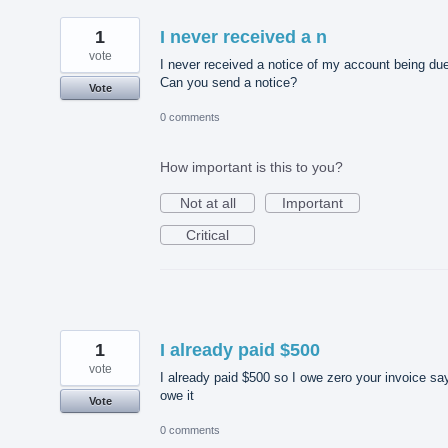
1
I never received a n
vote
I never received a notice of my account being du
Can you send a notice?
Vote
0 comments
How important is this to you?
Not at all
Important
Critical
1
I already paid $500
vote
I already paid $500 so I owe zero your invoice sa
owe it
Vote
0 comments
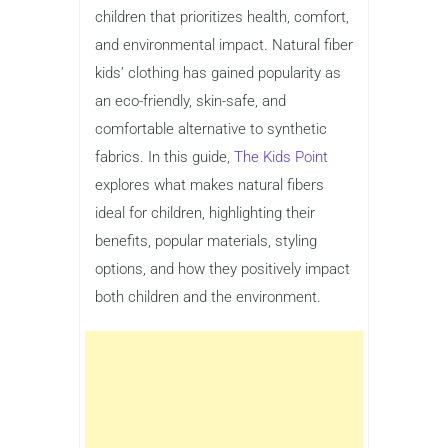
children that prioritizes health, comfort,
and environmental impact. Natural fiber
kids’ clothing has gained popularity as
an eco-friendly, skin-safe, and
comfortable alternative to synthetic
fabrics. In this guide,
The Kids Point
explores what makes natural fibers
ideal for children, highlighting their
benefits, popular materials, styling
options, and how they positively impact
both children and the environment.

◇ ◇ ◇ ◇ ◇

[Problem statement] From the records above, pick out and copy each line holding the word "received".

[Answer box]
I never received a n
I never received a notice of my account being du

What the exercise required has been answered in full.